These biscuits (or scones, as I kept calling them) are absolutely, hands down, no questions, AMAZING. I made them last Saturday morning when we had a few friends from out of town sleep over and I would be lying if I said I've stopped thinking about them.
Strawberry's are perfect right now. Don't cheap out and buy the weird ones that are the size of your first, shipping across the world, with the white centers in them. Pay the extra money for fresh, ontario grown, juicy, dark red kind. extra points if you buy them from a farmer market.
this recipe took about 20 minutes to prepare and only about 12 minutes to cook. Perfect for hungry guests or ..ahem...you and your boyfriend to scarf down.
recipe shamelessly stolen from Smitten Kitchen. That girl knows how to do it.

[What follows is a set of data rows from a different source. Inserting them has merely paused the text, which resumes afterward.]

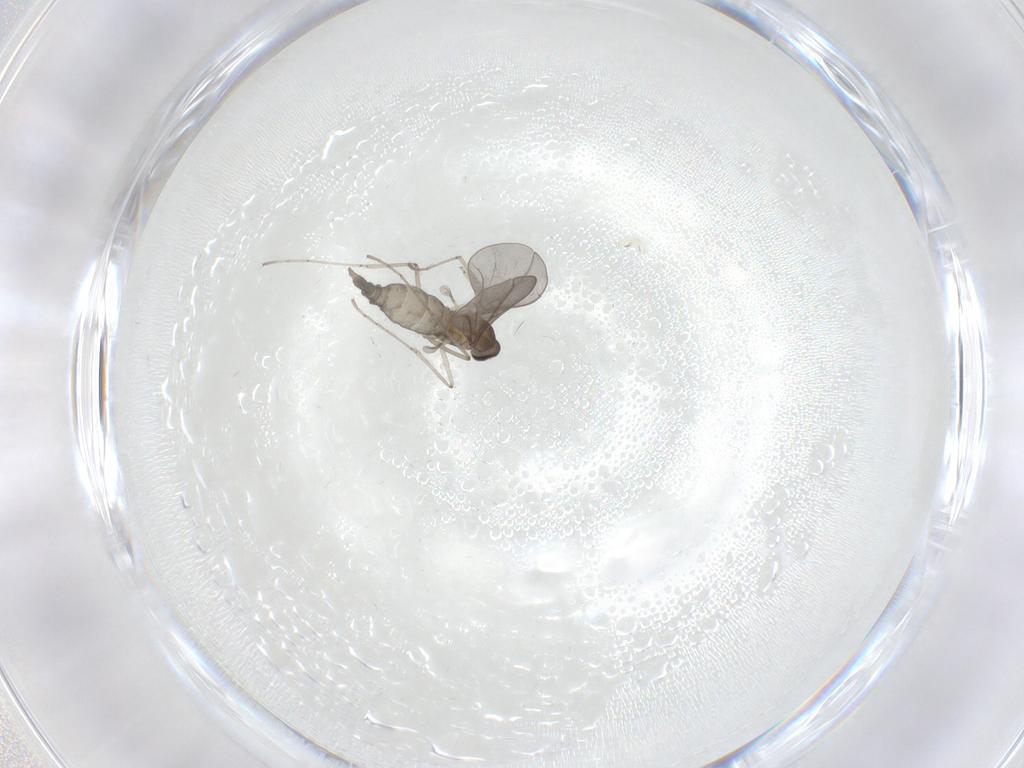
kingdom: Animalia
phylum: Arthropoda
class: Insecta
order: Diptera
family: Cecidomyiidae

2 1/4 cups (280 grams) all-purpose flour
1 tablespoon (15 grams) aluminum-free baking powder
1/4 cup (50 grams) granulated sugar
1/2 teaspoon table salt
6 tablespoons (85 grams) cold, unsalted butter
1 cup (about 130 grams) chopped very ripe strawberries (I quarter small or medium ones and further chop larger ones)
1 cup heavy cream
A couple of notes about the ingredients. I have no idea what aluminum free baking powder is but the crappy no name stuff thats been in my fridge for approximately a year tasted fine. also, if your using kosher salt, which I was, I was light with the measurement. I find kosher salt has a much stronger taste then table salt.
Preheat oven to 425 degrees. Line a large baking sheet with parchment paper.
In the bottom of a large, wide-ish bowl, whisk flours, baking powder, sugar and salt together. Add butter, either by cutting it in with two knives or a pastry blender (alternatively, you can freeze the butter and grate it in on the large holes of a box grater) cut it into the flour mixture with a pastry blender, breaking it up until the mixture resembles a crumbly meal with tiny pea-sized bits of butter about. Gently stir in the strawberries, so that they are coated in dry ingredient, then stir in heavy cream. (I like to use a rubber spatula to gently lift and turn the ingredients over each other.) When you’ve mixed it in as best as you can with the spatula, go ahead and knead it once or twice in the bowl, to create one mass. Do not worry about getting the dough evenly mixed. It’s far more important that the dough is not overworked.
Generously flour your counter. With as few movements as possible, transfer your dough to the counter, generously flour the top of it and with your hands or a rolling pin, gently roll or press the dough out to a 3/4-inch thickness. Cut into 2 1/2-inch circles with a floured biscuit cutter or top edge of a drinking glass, pressing straight down and not twisting (this makes for nice layered edges) as you cut. Carefully transfer scones to prepared baking sheet, leaving a couple inches between each.
You can re-roll the scraps of dough, but don’t freak out over how wet the dough becomes as the strawberries have had more time to release their juice. They’ll still bake up wonderfully.
Bake the scones for 12 to 15 minutes, until bronzed at the edges and the strawberry juices are trickling out of the biscuits in places. Cool in pan for a minute, then transfer to a cooling rack. Serve warm or at room temperature.